To handle this, Vedana adds a data model filtering step in front of the main answer-generation loop:
- A small, fast model (
FILTER_MODEL, by defaultgpt-4.1-mini) receives the user’s question together with the full data model description. - It picks the subset of anchors, links, attributes, and Queries that are actually relevant to the question.
- Only that filtered slice goes into the main model’s context.
This filtering step has two useful side effects:
- Token economy on large data models. The bigger your domain, the larger the win — filtering is what makes Vedana practical on data models with hundreds of attributes. On very small data models (e.g. the LIMIT test dataset) the gain is negligible, and you can disable filtering via
ENABLE_DM_FILTERING=false. - Explicit reasoning before the answer. Because the filter model has to name which anchors / links / queries are relevant, it effectively performs a small chain-of-thought step about the question before any retrieval happens. The main model then starts with a clearly-scoped problem rather than the entire schema.

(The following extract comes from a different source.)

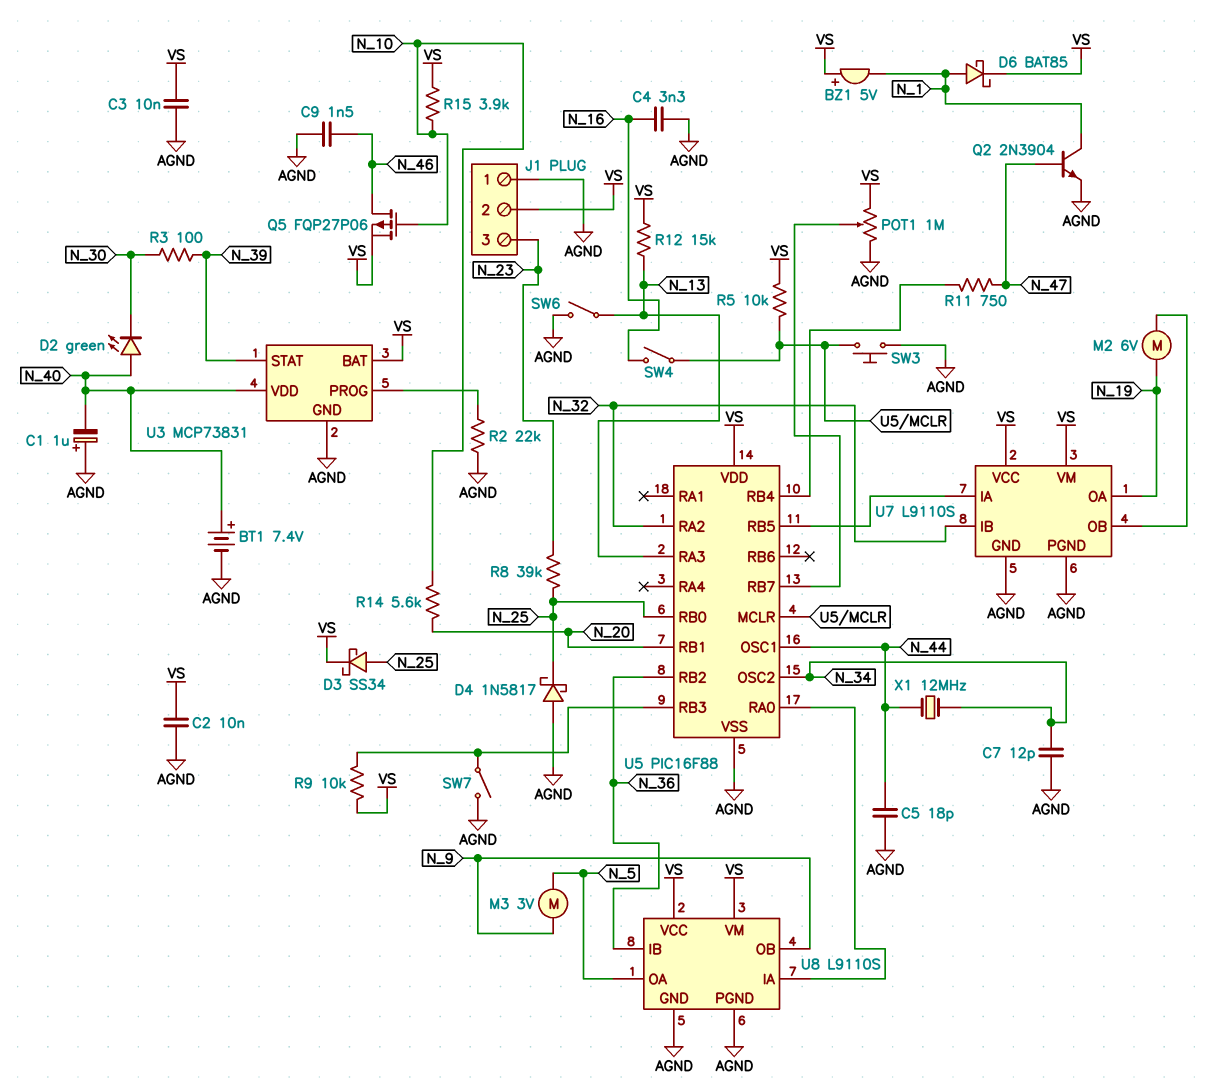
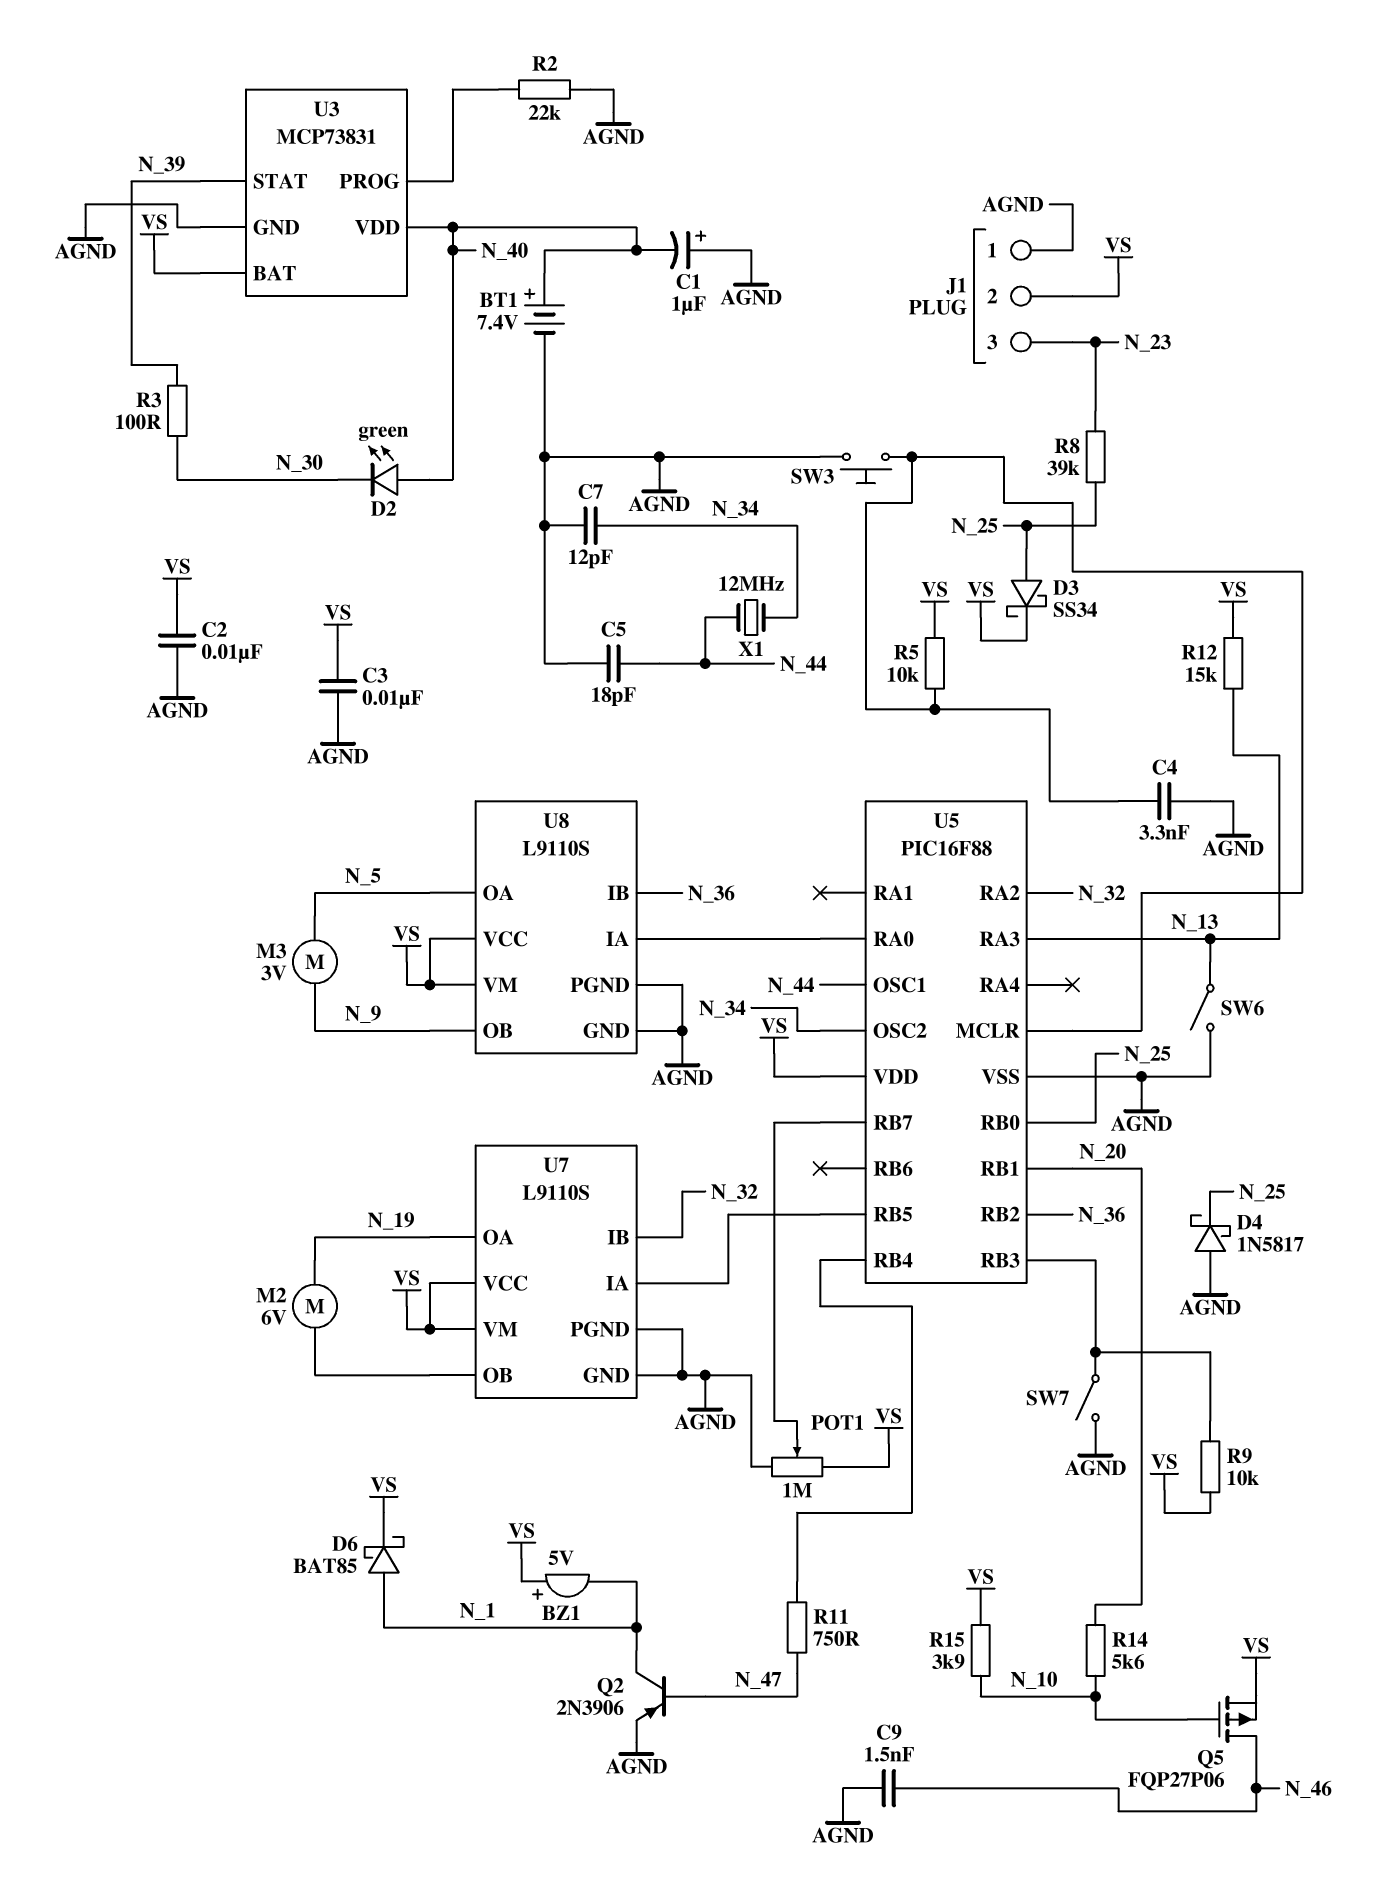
C4: 3.3nF (AGND, N_16) -> 3.3nF (AGND, U5/MCLR)
Q2: NPN 2N3904 (B N_47, C N_1, E AGND) -> PNP 2N3906 (B N_47, C N_1, E AGND)
SW4: switch (N_16, U5/MCLR) -> none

See RagPipeline.filter_data_model for the implementation, and the FILTER_MODEL / ENABLE_DM_FILTERING entries in the Configuration guide for tuning.
Minimum vs advanced usage
In its minimal form (default model + documents only), Vedana behaves like an advanced RAG: document retrieval with vector search and grounded answers.
When the model is extended with structured entities, Vedana becomes a domain knowledge engine with deterministic graph traversal, attribute filtering, multi-hop reasoning, and hybrid retrieval.
The difference is entirely determined by how thoroughly you’ve modeled your domain.